Good morning,
It’s been remarkable to watch how much energy Brussels is spending to dismantle its own Green Deal.
It seems not that long ago that it inspired Frans Timmermans to channel John F. Kennedy’s ‘man on the moon’ speech which was, I don’t know, sort of inspiring?
But those days are definitely gone. Since February, the commission has launched four so-called omnibus packages, each aimed at simplifying EU law.
In practice, they’ve become a vehicle for environmental deregulation, from farming and industrial emissions to finance. Some of the pieces of legislation form the heart of the EU's Green Deal.
We have focused on the commission’s efforts to roll back corporate transparency and accountability rules (CSRD) and due diligence legislation (CSDDD). Rules meant to prevent harm to people and the planet across corporate supply chains. But they’re new and complex, and ever since Draghi called them “burdensome” in his competitiveness report, the commission has moved heaven and earth to roll them back.
Today, ambassadors from EU countries meet to “receive guidance” on how far to go in weakening the rules. In parliament a true shitstorm is brewing ahead of a vote in July, with the economy and environment committees filing over 1,000 amendments in the past week, many of them miles apart.
A potential final deal in October, resembling the current council and commission positions, would mean that the scope of green reporting would only apply to companies with more than 1,000 employees (rather than 250), in effect reducing the scope of the legislation by 80 percent (but that's not all).

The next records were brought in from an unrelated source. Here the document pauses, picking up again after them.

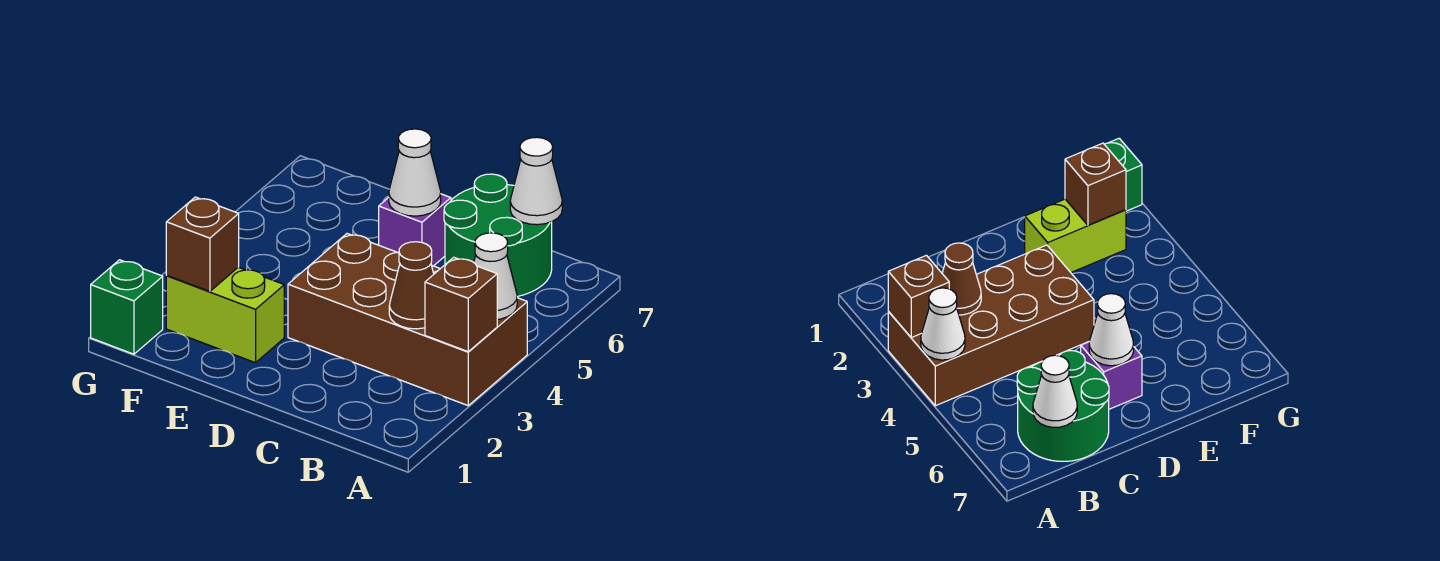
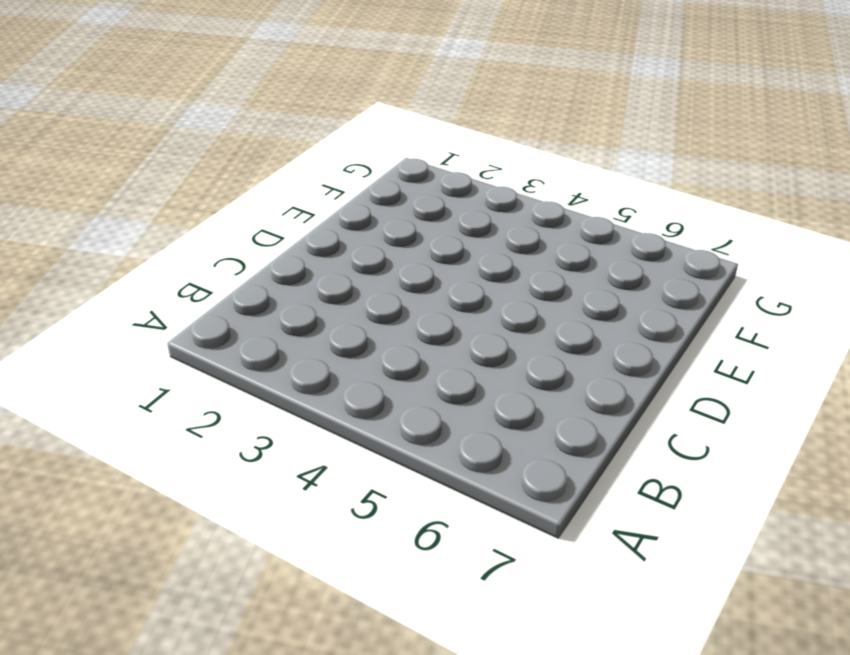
none -> brown brick A3:D4 level 1
none -> green round brick B6:C7 level 1

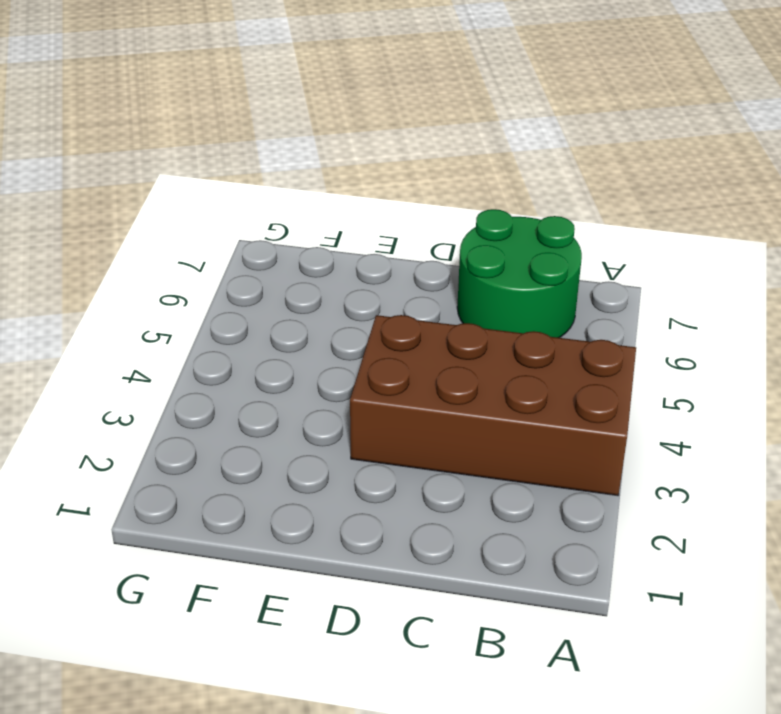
none -> purple brick D6 level 1
none -> lime brick E2:F2 level 1

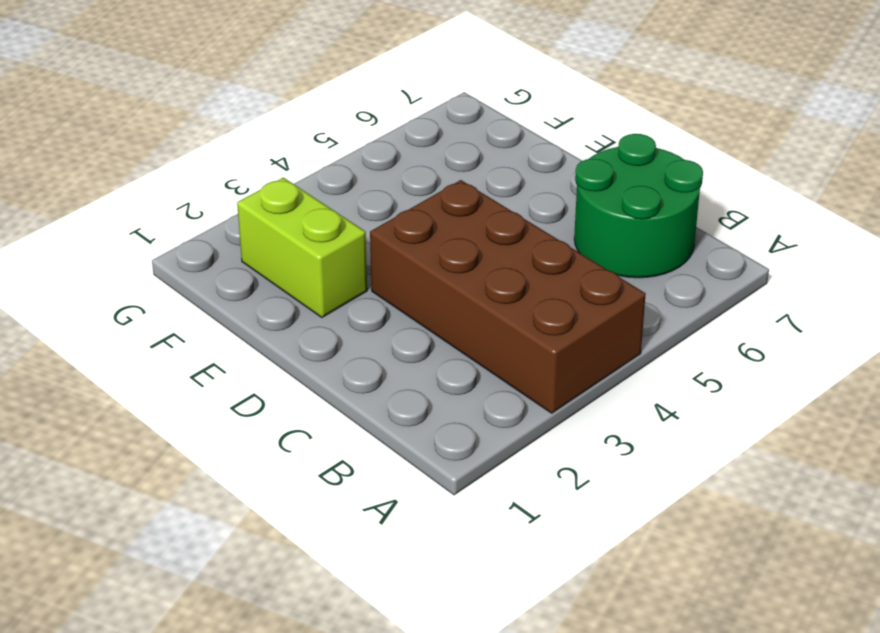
none -> purple brick D6 level 1
none -> green brick G1 level 1

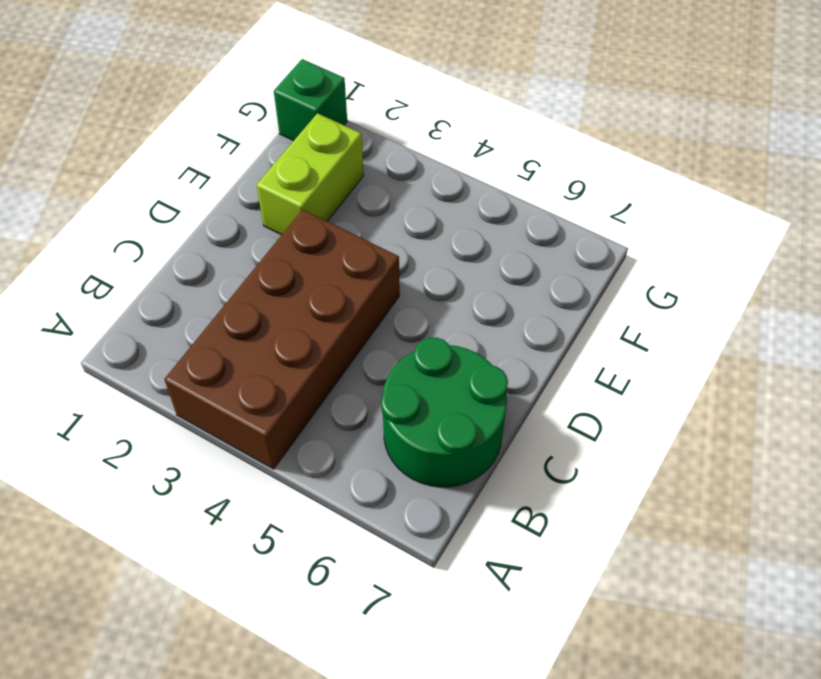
none -> purple brick D6 level 1
none -> brown brick A3 level 2

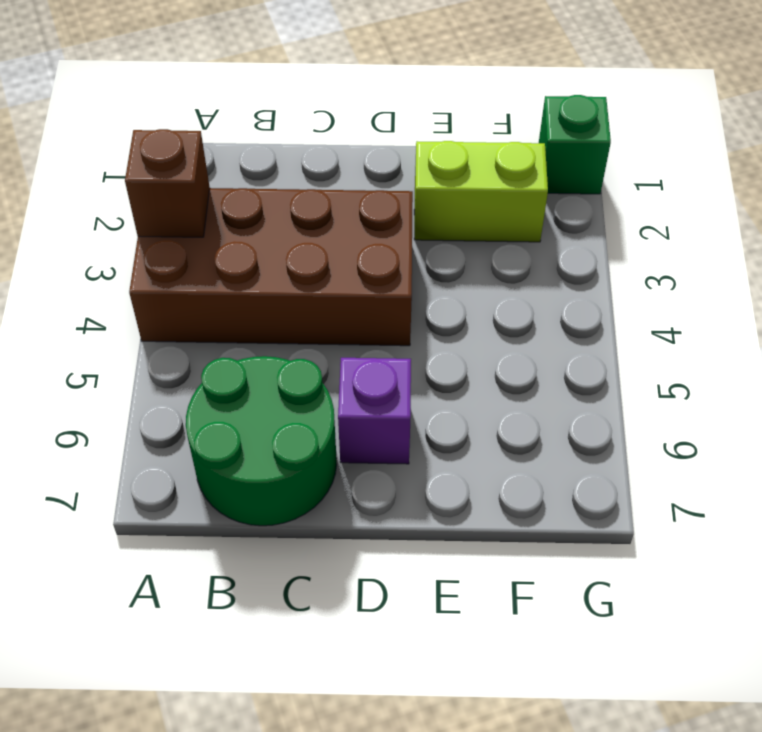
none -> white cone A4 level 2
none -> brown cone B3 level 2

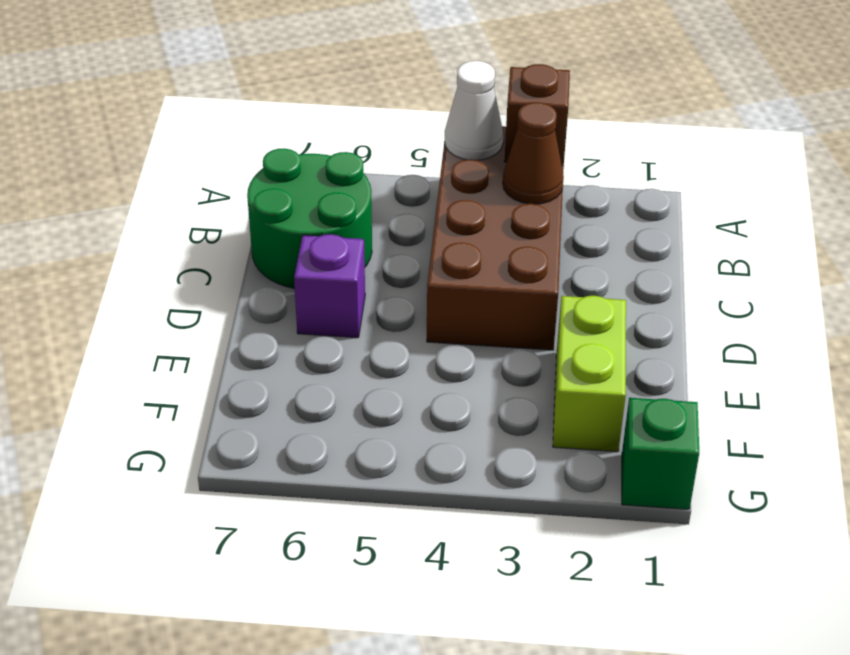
none -> white cone B7 level 2
none -> white cone D6 level 2

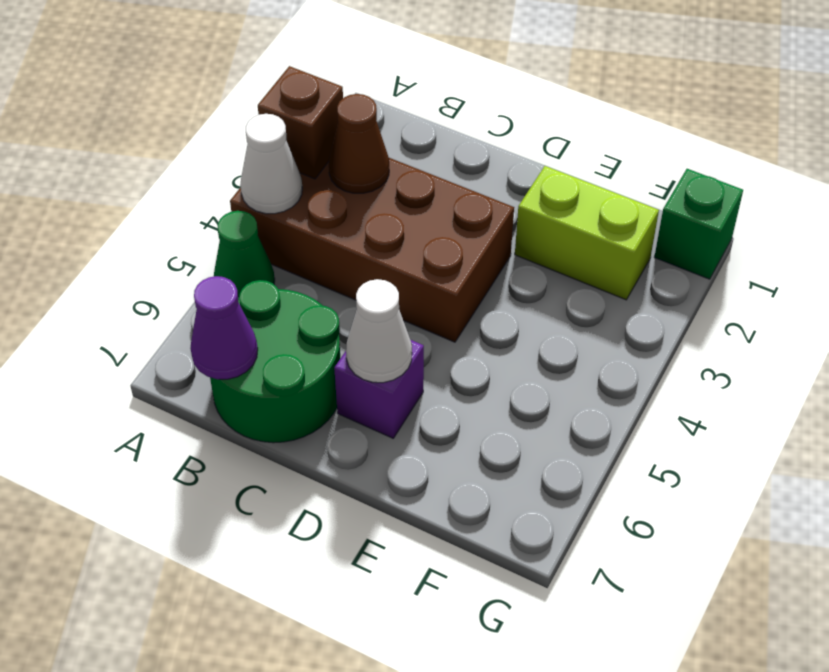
green cone A5 level 1 -> none
purple cone B7 level 2 -> white cone B7 level 2
none -> brown brick F2 level 2

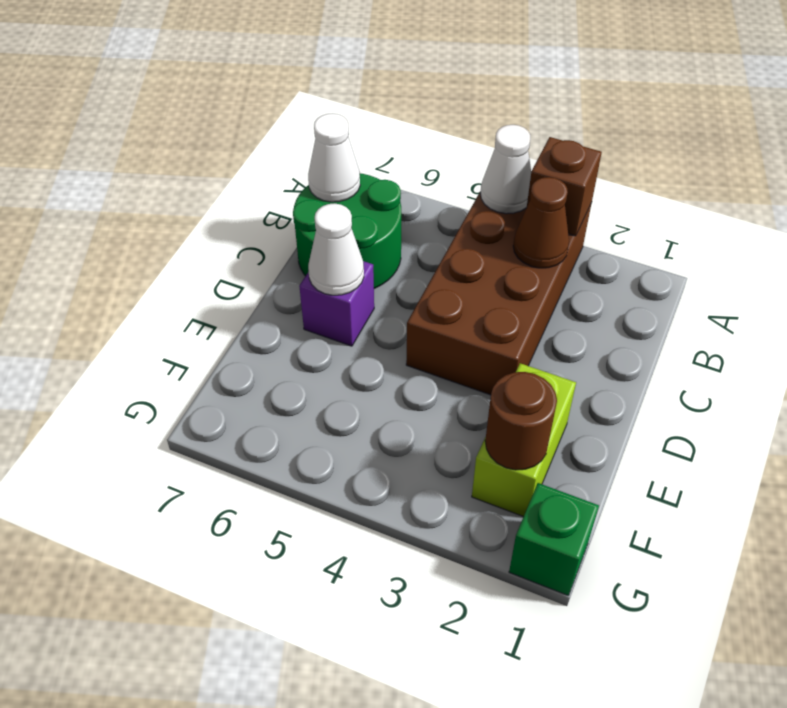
brown round brick F2 level 2 -> brown brick F2 level 2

That’s a lot of political energy spent dismantling rules no one’s even really tried yet.
Maybe for this reason, it's been difficult to find people who are happy with the way the omnibus has been rolled out.
Off the record, sources described the omnibus process to EUobserver as “completely deranged” — a “bonkers proposal that doesn’t address the actual problems at all,” pushed through with no space for analysis. “This isn’t about good policy anymore,” another source said. “It’s pure power-hungry politics.”
Sure, Europe’s biggest party, the EPP, seems happy. It chairs the legal affairs committee, which oversees the parliament’s position, and controls the key rapporteurs in both the environment and economy committees.
Ursula von der Leyen, Poland's council presidency, and the largest member states are all dominated by EPP politicians or their liberal and far-right fellow travellers, are all critical of existing green rules.
But last week, more than 100 economists warned against gutting the CSRD and CSDDD, and polling suggests firms like the omnibus a lot less than existing sustainability rules.
Professor Scott Marcus, who was invited by the parliament's legal committee to share findings of the commission's omnibus proposal last week, told MEPs that the process was "so flawed that it’s hard to even assess the substance properly."
He also deplored the commission’s decision to rush through the simplification efforts without doing a cost-benefit analysis.
While much attention has been put on how “burdensome” green reporting rules are, the benefits "have been completely ignored,” he said.
And it's hard to measure the burden of costs anyway. Since most companies have barely used CSRD and have no experience at all with CSDDD, estimating costs now is “like tapping in the dark,” one expert told EUobserver.